От его любви расцветали цветы, дом полнился изобилием и теплом, а вода пьянила, точно вино. Эдвард, счастливый, дарил Энджел улыбки и ласку. Он держал ее душу в надежных руках. Гнев Эдварда обрушивался внезапно, из ниоткуда, или по крайней мере оттуда, откуда не ждала его Энджел. Еще вчера милостиво встреченное замечание, благосклонно прощенная оплошность сегодня являлись возмутительным проступком. Невинная фраза о погоде, сказанная, чтобы нарушить тягостное молчание, воспринималась как признак сварливой брюзгливости, а слезы, вызванные первой язвительной колкостью, лишь подливали масла в огонь.

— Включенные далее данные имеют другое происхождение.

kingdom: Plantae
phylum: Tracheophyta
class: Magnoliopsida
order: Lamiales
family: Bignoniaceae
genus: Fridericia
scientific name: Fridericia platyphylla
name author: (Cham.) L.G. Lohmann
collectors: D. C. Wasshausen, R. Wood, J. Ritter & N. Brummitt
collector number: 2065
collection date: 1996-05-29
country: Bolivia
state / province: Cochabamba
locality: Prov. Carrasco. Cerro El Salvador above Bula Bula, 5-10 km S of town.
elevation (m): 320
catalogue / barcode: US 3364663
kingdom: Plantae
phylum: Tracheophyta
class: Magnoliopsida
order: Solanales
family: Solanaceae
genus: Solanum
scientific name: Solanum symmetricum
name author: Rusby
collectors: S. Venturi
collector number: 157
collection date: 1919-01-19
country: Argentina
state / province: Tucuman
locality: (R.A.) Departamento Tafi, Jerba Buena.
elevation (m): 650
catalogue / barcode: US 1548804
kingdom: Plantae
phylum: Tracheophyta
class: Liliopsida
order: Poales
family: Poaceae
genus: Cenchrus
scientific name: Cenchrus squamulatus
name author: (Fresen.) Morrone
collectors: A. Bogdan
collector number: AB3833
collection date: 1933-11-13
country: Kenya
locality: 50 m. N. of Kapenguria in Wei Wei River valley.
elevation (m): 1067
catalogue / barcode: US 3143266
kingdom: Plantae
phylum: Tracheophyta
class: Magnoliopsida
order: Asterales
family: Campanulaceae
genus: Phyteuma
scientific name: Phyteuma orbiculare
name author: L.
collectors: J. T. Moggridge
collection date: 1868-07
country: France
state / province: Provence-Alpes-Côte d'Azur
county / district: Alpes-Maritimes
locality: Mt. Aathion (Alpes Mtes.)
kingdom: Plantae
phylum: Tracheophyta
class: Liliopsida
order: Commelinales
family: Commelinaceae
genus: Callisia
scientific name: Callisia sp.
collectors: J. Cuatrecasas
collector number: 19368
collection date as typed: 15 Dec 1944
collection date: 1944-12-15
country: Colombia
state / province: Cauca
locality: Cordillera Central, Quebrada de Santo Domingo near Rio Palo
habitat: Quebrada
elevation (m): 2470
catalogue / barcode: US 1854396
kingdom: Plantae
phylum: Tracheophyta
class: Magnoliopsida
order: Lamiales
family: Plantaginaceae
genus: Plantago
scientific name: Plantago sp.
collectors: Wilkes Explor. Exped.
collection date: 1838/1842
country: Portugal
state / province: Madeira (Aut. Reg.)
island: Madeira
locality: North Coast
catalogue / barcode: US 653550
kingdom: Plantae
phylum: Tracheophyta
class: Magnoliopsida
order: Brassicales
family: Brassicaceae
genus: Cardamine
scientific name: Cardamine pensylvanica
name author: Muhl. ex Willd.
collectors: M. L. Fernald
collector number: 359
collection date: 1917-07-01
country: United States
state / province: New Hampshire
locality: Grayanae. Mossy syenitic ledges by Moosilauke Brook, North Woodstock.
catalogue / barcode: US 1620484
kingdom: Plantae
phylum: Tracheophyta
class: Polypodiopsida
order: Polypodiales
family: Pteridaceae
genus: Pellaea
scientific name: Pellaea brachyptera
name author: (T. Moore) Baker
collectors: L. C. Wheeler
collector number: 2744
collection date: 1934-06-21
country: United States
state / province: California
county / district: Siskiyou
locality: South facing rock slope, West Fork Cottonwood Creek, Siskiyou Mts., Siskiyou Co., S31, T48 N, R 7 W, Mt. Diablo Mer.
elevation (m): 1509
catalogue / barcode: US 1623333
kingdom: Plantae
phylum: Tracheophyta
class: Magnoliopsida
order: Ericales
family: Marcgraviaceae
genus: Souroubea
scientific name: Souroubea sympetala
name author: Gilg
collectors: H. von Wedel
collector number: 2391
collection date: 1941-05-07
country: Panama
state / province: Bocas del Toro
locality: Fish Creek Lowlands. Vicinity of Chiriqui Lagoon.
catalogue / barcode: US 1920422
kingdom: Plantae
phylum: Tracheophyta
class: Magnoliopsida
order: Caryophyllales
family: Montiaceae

В гневе Эдвард удалялся в студию и запирался на ключ, а Энджел (скоро она поняла, что рыдать под дверью, стуча, умоляя и протестуя, — значит только продлить его ярость и собственные мучения) шла в сад и, словно ничего не случилось, полола, копала, сажала, кожей чувствуя его злобу, сочившуюся из-под двери, — злобу, затмевающую солнце, отравляющую почву, парализующую пальцы: руки у нее тряслись, ошибались, делали все невпопад, и ничего не росло.